START Records shown

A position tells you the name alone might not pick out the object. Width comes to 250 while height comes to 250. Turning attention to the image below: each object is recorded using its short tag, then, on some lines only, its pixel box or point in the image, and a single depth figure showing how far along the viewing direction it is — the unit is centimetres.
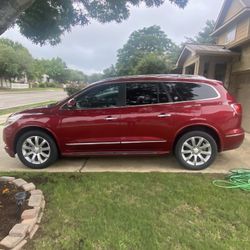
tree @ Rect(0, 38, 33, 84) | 5259
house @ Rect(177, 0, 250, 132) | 1097
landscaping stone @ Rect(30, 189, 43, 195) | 414
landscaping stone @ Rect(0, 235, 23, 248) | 296
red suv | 553
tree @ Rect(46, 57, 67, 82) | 10462
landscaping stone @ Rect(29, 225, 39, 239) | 321
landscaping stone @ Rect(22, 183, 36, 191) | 435
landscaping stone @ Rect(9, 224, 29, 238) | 312
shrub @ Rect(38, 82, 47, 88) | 7725
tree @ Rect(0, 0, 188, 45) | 653
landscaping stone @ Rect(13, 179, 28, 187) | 451
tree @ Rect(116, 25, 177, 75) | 6047
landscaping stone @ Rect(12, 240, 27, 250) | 298
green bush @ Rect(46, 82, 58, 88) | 8299
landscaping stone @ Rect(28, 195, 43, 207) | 379
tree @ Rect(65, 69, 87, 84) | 11068
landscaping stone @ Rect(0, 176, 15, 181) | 472
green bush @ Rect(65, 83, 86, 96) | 2388
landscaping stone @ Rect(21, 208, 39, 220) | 346
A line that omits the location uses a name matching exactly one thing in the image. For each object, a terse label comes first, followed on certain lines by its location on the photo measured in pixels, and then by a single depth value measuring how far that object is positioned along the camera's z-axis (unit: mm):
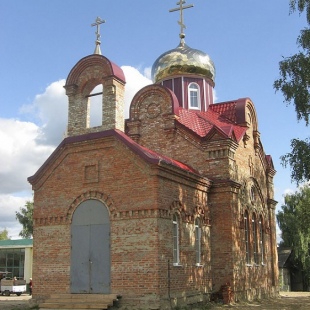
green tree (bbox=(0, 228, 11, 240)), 61328
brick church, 12328
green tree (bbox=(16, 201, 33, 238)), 43312
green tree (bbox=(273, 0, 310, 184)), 13555
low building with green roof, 28344
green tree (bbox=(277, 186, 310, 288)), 31738
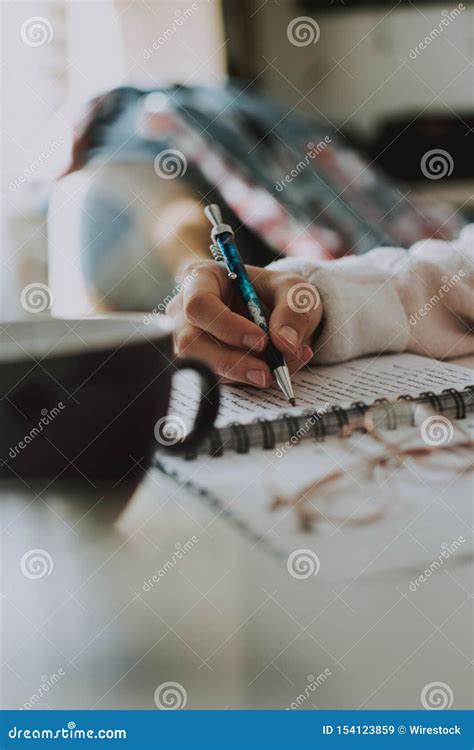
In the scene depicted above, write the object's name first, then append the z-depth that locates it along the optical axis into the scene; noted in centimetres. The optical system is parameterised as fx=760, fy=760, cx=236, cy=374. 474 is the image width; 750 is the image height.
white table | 31
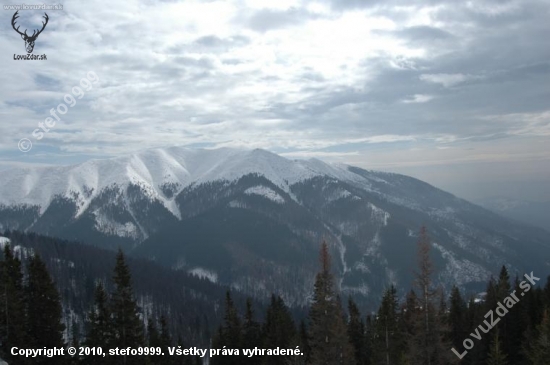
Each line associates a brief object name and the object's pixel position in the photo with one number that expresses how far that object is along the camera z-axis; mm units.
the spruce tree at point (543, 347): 33969
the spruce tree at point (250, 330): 56394
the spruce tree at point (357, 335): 62781
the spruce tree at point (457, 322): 61844
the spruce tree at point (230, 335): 54219
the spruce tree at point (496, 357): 36531
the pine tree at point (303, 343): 52531
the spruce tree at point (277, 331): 53038
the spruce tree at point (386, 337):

END Records shown

*Your instructions*
Whenever a line in the entries holds the word "spruce", copy that line.

*Answer space*
the spruce tree at point (543, 347): 33969
the spruce tree at point (250, 330): 56394
the spruce tree at point (357, 335): 62781
the spruce tree at point (457, 322): 61844
the spruce tree at point (230, 335): 54219
the spruce tree at point (496, 357): 36531
the spruce tree at point (277, 331): 53038
the spruce tree at point (386, 337):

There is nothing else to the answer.